盛岡タイムス Web News 2011年 4月 29日 (金)

       

■ 〈東日本大震災〉盛岡市へ1200人転入 震災被災者690世帯

 盛岡市によると、震災の被災者で盛岡市内に住所を移したのは20日までに約690世帯、約1200人に上ることが分かった。住民登録(転入)の受付数からの推計で、28日の市議会全員協議会で説明された。一時避難者とは別に親戚や知人を頼って盛岡に身を寄せる被災者が相当数いることが判明した。市内にいる被災者に対して利用できる各種支援制度や補助に関する情報の周知が求められる。

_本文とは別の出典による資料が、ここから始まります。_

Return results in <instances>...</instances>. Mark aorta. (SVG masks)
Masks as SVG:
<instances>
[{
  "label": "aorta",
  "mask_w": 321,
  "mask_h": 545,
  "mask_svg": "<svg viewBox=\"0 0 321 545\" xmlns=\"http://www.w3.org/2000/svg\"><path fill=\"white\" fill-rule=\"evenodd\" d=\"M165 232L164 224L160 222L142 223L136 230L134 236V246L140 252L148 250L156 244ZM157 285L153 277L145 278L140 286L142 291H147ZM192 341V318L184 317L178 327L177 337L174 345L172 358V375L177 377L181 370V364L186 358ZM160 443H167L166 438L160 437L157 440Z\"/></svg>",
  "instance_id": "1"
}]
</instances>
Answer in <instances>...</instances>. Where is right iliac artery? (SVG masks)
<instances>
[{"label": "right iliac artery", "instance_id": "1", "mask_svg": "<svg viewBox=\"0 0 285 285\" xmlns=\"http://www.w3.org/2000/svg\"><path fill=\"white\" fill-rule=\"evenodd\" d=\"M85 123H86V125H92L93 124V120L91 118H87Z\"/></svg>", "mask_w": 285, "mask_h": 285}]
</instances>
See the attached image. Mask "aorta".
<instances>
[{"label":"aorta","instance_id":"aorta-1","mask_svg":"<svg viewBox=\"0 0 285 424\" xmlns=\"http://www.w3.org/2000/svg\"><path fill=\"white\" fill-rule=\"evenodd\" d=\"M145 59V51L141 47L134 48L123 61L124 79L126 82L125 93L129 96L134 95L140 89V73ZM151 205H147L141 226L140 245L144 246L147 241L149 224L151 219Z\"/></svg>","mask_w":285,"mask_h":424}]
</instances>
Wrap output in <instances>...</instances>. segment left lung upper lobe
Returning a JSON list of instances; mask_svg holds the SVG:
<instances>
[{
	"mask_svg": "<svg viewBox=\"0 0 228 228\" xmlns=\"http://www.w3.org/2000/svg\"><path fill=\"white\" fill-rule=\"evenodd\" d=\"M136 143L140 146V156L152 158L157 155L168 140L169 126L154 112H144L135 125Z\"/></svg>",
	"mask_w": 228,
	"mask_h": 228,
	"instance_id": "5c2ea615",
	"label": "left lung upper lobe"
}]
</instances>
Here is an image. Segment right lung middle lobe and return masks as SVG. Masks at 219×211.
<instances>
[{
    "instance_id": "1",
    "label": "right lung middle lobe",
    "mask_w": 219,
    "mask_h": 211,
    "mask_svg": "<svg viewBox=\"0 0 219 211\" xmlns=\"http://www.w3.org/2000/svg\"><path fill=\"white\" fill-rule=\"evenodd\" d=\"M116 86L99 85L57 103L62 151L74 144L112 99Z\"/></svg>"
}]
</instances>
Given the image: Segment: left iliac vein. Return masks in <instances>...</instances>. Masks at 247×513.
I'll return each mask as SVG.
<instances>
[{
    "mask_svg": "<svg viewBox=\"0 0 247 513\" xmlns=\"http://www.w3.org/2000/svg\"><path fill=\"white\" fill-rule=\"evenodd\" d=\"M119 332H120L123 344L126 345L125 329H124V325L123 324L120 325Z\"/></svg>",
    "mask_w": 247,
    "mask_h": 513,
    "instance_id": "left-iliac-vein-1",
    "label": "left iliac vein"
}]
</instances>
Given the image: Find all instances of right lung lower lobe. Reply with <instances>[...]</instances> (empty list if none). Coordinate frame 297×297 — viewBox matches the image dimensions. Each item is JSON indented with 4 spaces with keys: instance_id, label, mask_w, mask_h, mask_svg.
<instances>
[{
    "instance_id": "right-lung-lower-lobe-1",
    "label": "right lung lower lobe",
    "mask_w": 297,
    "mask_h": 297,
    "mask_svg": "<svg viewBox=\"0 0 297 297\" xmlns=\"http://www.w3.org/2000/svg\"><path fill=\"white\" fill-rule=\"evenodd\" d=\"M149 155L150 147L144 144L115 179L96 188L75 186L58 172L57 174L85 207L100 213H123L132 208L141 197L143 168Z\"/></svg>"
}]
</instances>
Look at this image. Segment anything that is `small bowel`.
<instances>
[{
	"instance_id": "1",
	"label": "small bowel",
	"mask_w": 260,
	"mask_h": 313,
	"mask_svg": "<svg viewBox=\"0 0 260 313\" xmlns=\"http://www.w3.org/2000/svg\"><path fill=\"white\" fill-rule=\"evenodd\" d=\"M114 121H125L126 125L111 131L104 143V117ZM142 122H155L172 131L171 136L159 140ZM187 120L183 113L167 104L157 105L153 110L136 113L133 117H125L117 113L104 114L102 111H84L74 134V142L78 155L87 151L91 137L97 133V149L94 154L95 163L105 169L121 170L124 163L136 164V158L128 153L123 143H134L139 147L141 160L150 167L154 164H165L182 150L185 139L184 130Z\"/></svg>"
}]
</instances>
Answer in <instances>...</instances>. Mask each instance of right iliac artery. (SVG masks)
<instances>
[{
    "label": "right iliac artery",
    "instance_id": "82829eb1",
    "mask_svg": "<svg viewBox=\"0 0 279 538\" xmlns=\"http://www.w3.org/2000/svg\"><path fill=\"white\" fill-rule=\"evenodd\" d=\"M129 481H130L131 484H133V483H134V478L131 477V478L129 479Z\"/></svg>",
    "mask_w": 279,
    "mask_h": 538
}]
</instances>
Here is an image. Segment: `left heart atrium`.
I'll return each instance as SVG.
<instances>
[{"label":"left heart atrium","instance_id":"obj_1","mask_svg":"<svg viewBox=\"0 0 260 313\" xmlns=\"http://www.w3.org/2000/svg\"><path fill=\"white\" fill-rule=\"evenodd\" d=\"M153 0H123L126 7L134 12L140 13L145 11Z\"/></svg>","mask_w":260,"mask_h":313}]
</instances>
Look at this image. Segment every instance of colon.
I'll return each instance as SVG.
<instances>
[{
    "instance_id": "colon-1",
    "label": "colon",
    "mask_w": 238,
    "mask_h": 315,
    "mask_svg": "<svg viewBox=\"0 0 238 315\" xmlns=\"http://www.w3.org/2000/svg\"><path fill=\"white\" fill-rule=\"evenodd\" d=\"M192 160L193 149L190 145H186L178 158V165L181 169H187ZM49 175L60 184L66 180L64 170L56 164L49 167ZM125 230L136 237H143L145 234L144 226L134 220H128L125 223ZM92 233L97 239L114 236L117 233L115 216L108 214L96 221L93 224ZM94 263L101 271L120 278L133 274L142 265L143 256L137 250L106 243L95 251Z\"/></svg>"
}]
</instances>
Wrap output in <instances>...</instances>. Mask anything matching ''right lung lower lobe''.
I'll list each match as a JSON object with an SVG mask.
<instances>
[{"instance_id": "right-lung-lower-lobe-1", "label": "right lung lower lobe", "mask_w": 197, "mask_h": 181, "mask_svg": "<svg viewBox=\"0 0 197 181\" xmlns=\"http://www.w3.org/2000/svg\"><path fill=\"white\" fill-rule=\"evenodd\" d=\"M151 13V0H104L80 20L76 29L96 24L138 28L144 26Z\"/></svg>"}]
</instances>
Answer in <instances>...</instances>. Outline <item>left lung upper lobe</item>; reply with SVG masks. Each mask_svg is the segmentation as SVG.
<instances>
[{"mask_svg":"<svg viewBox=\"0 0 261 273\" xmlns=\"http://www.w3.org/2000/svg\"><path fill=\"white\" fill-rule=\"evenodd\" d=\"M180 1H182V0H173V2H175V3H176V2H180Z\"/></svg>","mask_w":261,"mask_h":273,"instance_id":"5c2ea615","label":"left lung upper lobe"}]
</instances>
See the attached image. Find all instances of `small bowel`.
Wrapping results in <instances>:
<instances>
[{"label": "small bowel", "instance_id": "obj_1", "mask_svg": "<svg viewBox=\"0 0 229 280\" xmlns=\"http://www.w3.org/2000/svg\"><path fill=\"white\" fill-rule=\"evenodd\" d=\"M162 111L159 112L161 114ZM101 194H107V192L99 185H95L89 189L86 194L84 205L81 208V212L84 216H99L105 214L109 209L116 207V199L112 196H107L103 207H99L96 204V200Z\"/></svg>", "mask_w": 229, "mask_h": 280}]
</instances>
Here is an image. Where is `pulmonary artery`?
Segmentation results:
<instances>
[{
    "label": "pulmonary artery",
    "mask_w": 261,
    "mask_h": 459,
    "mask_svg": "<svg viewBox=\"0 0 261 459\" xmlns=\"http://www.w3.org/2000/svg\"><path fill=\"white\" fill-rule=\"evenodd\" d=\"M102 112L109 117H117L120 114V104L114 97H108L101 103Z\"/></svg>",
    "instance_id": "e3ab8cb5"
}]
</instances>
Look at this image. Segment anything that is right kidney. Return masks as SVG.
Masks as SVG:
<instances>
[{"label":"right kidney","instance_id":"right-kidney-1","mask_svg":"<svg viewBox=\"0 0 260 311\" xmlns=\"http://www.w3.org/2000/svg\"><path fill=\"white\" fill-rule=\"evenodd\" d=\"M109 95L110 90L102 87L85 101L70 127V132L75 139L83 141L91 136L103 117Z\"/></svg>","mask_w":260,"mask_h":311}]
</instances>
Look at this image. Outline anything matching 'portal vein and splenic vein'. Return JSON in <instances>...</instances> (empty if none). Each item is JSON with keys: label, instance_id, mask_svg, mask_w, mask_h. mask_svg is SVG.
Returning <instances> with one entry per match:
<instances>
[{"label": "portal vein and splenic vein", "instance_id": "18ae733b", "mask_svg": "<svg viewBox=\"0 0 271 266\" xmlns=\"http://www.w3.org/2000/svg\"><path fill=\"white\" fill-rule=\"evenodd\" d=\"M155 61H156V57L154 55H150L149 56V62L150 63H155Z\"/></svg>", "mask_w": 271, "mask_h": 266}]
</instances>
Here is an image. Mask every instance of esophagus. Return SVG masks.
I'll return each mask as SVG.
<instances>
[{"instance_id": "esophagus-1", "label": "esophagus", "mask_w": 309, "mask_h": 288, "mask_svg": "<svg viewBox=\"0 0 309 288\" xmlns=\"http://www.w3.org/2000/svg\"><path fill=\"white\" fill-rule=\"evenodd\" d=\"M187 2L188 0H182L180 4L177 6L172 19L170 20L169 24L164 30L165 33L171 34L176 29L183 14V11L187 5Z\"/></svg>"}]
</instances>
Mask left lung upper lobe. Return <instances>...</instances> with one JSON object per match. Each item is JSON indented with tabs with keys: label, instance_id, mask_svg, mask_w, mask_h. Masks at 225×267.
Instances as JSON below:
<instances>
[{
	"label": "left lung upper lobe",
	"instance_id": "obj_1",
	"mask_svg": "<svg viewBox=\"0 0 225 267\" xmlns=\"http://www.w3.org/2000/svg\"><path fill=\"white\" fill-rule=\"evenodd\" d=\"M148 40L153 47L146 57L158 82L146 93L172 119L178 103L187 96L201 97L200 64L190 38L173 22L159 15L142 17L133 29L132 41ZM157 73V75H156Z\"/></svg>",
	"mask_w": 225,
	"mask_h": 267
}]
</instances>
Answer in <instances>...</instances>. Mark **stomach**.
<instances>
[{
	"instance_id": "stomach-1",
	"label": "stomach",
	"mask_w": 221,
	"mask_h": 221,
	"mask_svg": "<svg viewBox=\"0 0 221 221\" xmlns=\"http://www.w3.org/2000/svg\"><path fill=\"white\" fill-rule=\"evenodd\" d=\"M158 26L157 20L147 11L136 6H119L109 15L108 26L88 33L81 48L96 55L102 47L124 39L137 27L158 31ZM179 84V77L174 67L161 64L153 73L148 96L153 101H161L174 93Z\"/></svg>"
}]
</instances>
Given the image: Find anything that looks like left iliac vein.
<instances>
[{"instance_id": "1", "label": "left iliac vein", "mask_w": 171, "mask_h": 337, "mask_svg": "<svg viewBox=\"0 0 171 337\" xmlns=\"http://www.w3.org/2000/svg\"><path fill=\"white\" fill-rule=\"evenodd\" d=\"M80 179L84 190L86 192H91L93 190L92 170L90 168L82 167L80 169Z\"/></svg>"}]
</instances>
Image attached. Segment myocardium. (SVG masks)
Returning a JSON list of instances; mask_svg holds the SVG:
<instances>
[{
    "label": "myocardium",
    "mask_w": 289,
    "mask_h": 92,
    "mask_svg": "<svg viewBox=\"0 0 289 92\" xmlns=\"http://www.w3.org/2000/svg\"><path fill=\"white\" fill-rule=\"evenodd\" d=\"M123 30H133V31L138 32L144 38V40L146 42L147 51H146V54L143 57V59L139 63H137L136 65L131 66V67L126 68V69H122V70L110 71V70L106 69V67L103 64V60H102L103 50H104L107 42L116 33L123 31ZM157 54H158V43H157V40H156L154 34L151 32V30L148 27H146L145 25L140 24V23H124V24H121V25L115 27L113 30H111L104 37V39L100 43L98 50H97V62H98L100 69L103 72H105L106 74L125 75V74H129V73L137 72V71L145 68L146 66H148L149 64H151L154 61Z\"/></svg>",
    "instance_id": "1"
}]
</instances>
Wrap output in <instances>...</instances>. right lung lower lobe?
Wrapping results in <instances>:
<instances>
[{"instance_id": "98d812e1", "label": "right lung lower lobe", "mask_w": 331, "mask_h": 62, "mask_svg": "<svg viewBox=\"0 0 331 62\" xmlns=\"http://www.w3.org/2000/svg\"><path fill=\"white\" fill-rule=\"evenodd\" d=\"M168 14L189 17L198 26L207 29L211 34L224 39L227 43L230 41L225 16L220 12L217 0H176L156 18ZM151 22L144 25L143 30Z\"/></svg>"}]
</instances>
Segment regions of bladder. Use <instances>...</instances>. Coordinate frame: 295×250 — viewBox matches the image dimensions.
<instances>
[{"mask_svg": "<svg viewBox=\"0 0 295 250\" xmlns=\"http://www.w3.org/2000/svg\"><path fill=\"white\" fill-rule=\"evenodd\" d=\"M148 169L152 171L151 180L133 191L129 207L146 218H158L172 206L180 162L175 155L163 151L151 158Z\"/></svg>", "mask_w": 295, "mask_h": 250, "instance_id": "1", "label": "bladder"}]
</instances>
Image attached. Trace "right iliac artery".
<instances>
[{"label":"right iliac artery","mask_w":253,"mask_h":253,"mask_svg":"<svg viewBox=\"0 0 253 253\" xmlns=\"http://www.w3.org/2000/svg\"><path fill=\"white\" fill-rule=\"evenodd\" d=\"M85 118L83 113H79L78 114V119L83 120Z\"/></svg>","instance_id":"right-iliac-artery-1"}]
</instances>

 市民部が震災発生翌日の3月12日から今月22日までに沿岸の被災地から転入した世帯を集計した。3月は202世帯、391人、4月は20日までに260世帯、415人と計462世帯、806人になった。このうち被災地からの転出証明書のない転入は185世帯、344人いた。

  本県のほかに震災津波の被災地や原発の避難区域関連で宮城県、福島県からの転入もあった。宮城県からは174世帯、260人、福島県からは55世帯、101人いた。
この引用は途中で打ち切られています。